I ride in a flower hackamore with a horse who had a very heavy head in an eggbutt snaffle. I love it and he seems to as well. I used to ride in a headcollar sometimes so there was no adjustment period for us. It's very mild but also has the option to use the shank. I use the shank simply because he likes to race horse boxes, cattle boxes and dogs.
I don't think that we will ever turn back. Unless we start jumping at shows (he rushes and bucks) but we use it to jump at home.


----------



## DannyBoysGrace

Plus, the flower is really cute!


----------



## Werecat

@egrogan and @DannyBoysGrace I love the pictures!! I have yet to ride in mine and I'm so excited/nervous, I hope he's happy with it.

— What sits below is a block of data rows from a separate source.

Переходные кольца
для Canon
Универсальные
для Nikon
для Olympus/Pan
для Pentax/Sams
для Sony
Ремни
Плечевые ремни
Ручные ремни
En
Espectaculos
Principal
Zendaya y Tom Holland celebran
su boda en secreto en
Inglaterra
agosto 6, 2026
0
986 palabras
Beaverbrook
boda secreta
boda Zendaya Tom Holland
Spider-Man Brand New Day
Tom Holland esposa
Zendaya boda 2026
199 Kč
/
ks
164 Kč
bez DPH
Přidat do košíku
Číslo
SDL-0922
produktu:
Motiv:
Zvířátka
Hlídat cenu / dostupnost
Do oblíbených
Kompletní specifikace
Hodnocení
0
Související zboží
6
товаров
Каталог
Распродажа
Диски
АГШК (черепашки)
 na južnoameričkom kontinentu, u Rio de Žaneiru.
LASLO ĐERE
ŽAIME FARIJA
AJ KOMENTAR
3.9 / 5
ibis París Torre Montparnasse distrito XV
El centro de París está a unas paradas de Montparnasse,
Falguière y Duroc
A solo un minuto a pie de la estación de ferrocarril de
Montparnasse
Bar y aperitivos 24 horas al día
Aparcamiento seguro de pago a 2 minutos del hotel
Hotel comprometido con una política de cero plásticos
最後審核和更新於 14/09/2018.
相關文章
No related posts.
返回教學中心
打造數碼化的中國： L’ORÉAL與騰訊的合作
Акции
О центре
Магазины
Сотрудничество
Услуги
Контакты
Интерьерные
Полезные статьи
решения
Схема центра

I got the matching biothane Zilco hackamore halter that goes with it in Arab size, so I finally have a headstall that was cut for an arab so it has room for adjustment. Seeing your pictures help quite a bit since I was running into issues in finding the right place for it to fall on his face (most hackamore fitment videos I find are for english or german style hacks). My biggest concern was it being too low on his nose bone.

I also love the look of the flower  It isn't a huge downgrade from the cosmetics of a traditional bit like most hackamores are (to be honest most hackamores to me look like an eyesore).

You ladies and your horses are so pretty! I'll have to share pictures of mine once I have it back on him and had a real chance to ride in it. I got so many new things for this fall's riding season, I'm excited lol.

@egrogan, the fighting with my horse when certain drives kick in was my only real concern as well, but are you thinking with time, she'll eventually get the hang of it?


----------